Today I have installated the suite Office Pro Plus x64 on my pc running Windows 10 X64,the sute works great but I have a problem with Publisher,when I try to open it the program crashes instantly with this error: "Microsoft Publisher stopped to work" and there's no way to open it anymore,I tried the command "mspub /safe" but it doesn't open in safe mode I read that some additional components can crash the program but if I can't open the program I can't disable them:banghead:

I thought it was a bug of the suite Office 2016 so I also tried to install Publisher 2010 and 2013 but I have Always the same problems,is it possible that Publisher has problems with Windows 10??? In the past I had Windows 7 X64 and Publisher Always worked perfect.

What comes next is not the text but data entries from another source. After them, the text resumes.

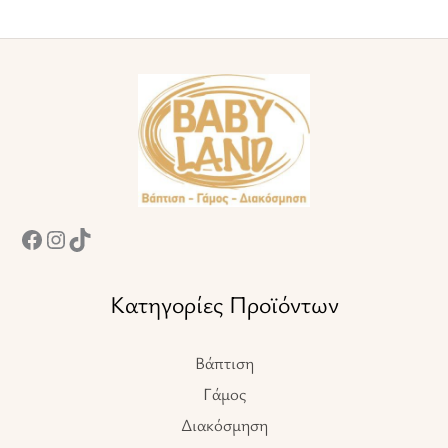
Facebook
Instagram
TikTok
Κατηγορίες Προϊόντων
Βάπτιση
Γάμος
Διακόσμηση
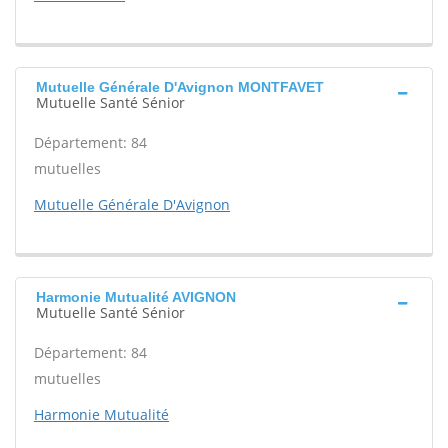
Mutuelle Générale D'Avignon MONTFAVET
Mutuelle Santé Sénior
Département: 84
mutuelles
Mutuelle Générale D'Avignon
Harmonie Mutualité AVIGNON
Mutuelle Santé Sénior
Département: 84
mutuelles
Harmonie Mutualité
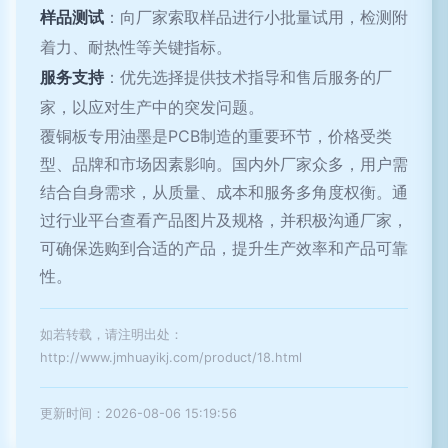
样品测试
：向厂家索取样品进行小批量试用，检测附
着力、耐热性等关键指标。
服务支持
：优先选择提供技术指导和售后服务的厂
家，以应对生产中的突发问题。
覆铜板专用油墨是PCB制造的重要环节，价格受类
型、品牌和市场因素影响。国内外厂家众多，用户需
结合自身需求，从质量、成本和服务多角度权衡。通
过行业平台查看产品图片及规格，并积极沟通厂家，
可确保选购到合适的产品，提升生产效率和产品可靠
性。
如若转载，请注明出处：
http://www.jmhuayikj.com/product/18.html
更新时间：2026-08-06 15:19:56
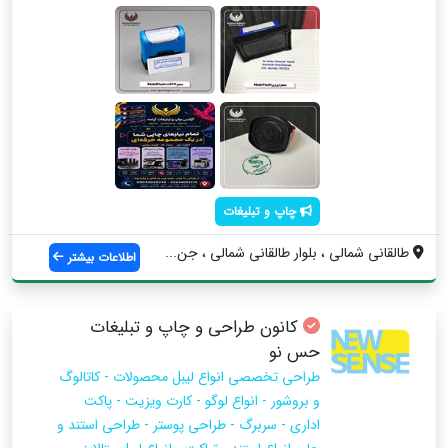
چاپ و تبلیغات
طالقانی شمالی ، بلوار طالقانی شمالی ، جن...
اطلاعات بیشتر
کانون طراحی و چاپ و تبلیغات
حس نو
طراحی تخصصی انواع لیبل محصولات - کاتالوگ
و بروشور - انواع لوگو - کارت ویزیت - پاکت
اداری - سربرگ - طراحی پوستر - طراحی استند و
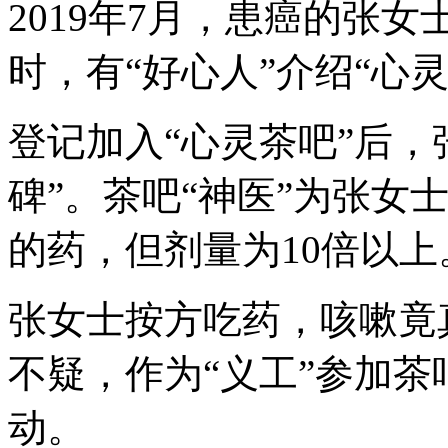
2019年7月，患癌的张
时，有“好心人”介绍“心
登记加入“心灵茶吧”后，
碑”。茶吧“神医”为张女
的药，但剂量为10倍以上
张女士按方吃药，咳嗽竟
不疑，作为“义工”参加
动。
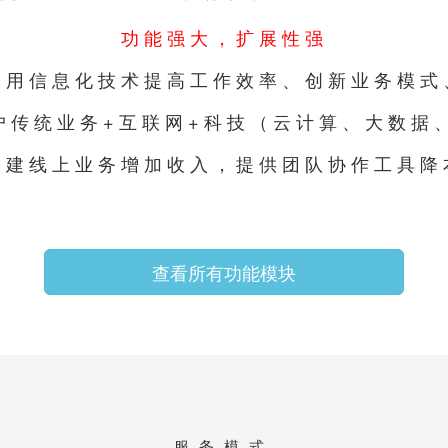
功能强大，扩展性强
利用信息化技术提高工作效率、创新业务模式
户传统业务+互联网+科技（云计算、大数据、
搭建线上业务增加收入，提供团队协作工具降
查看所有功能模块
服务模式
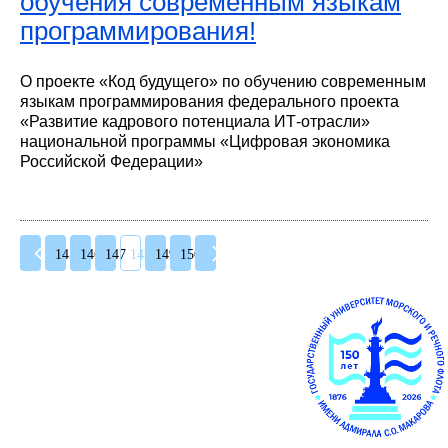
обучения современным языкам
программирования!
О проекте «Код будущего» по обучению современным
языкам программирования федерального проекта
«Развитие кадрового потенциала ИТ-отрасли»
национальной программы «Цифровая экономика
Российской Федерации»
145
146
147
148
149
150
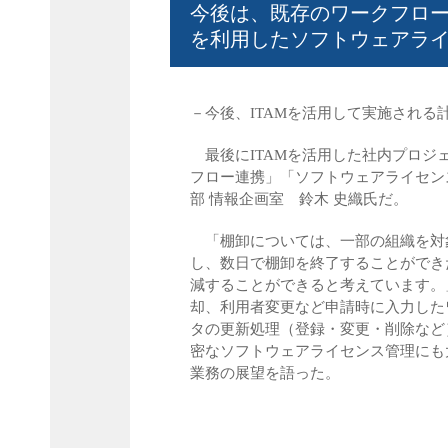
今後は、既存のワークフロー
を利用したソフトウェアラ
－今後、ITAMを活用して実施される
最後にITAMを活用した社内プロジ
フロー連携」「ソフトウェアライセン
部 情報企画室 鈴木 史織氏だ。
「棚卸については、一部の組織を対
し、数日で棚卸を終了することができ
減することができると考えています。
却、利用者変更など申請時に入力した
タの更新処理（登録・変更・削除など
密なソフトウェアライセンス管理にも
業務の展望を語った。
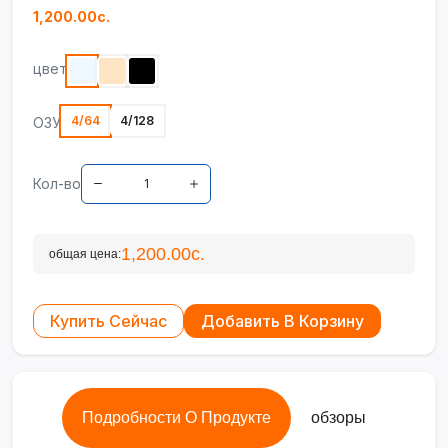
1,200.00с.
цвет
4/64
4/128
ОЗУ
Кол-во
1,200.00с.
общая цена:
Купить Сейчас
Добавить В Корзину
Подробности О Продукте
обзоры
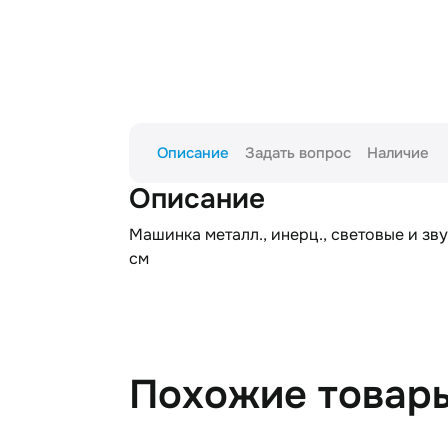
Описание
Задать вопрос
Наличие
Описание
Машинка металл., инерц., световые и звук
см
Похожие товар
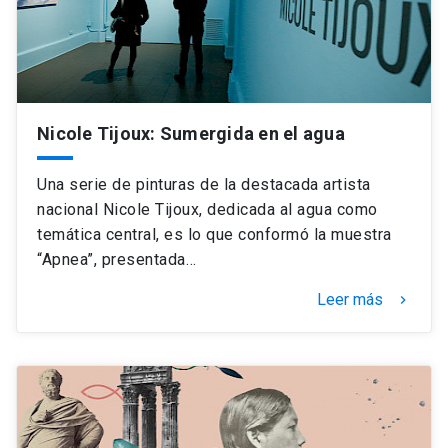
Nicole Tijoux: Sumergida en el agua
Una serie de pinturas de la destacada artista
nacional Nicole Tijoux, dedicada al agua como
temática central, es lo que conformó la muestra
“Apnea”, presentada…
Leer más
keyboard_arrow_right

I hope someone can help me:thumb:


----------



## Corday (Mar 3, 2010)

If you upgraded a complete clean-up might be needed. Go to: https://support.office.com/en-us/ar...77a-8fcc-2fdf5dbf61d8?ui=en-US&rs=en-US&ad=US and scroll down to Completely uninstall and clean up Office with the easy fix tool. Run the tool and reinstall Office.


----------



## Gianluca1975 (Mar 14, 2016)

Corday said:


> If you upgraded a complete clean-up might be needed. Go to: https://support.office.com/en-us/ar...77a-8fcc-2fdf5dbf61d8?ui=en-US&rs=en-US&ad=US and scroll down to Completely uninstall and clean up Office with the easy fix tool. Run the tool and reinstall Office.


Good evening,
thanks a lot for your reply,I followed step by step the instructions you suggested I downloaded the tool you linked,used it correctly but when I reinstallated Office 2016 Microsoft Publisher still crashes,I don't know what to do more..it's a problem only with Publisher,the other programs work perfectly...


----------



## Corday (Mar 3, 2010)

I'm wondering, if you're using the disc, rather than a download if the disc is faulty. I know it's a PIA, but call MS at (800) MICROSOFT and see if they have an idea.


----------



## Gianluca1975 (Mar 14, 2016)

Corday said:


> I'm wondering, if you're using the disc, rather than a download if the disc is faulty. I know it's a PIA, but call MS at (800) MICROSOFT and see if they have an idea.


 

Good evening again,

no, it is not on dvd disc but on a file,the weird thing is that I have also Office 2013 on a dvd disc but the problem remains the same,Publisher Always crashes,sorry I'm from Italy what is a PIA?


----------



## Corday (Mar 3, 2010)

In Italy call +39 02 38 591 444. PIA explained in PM.


----------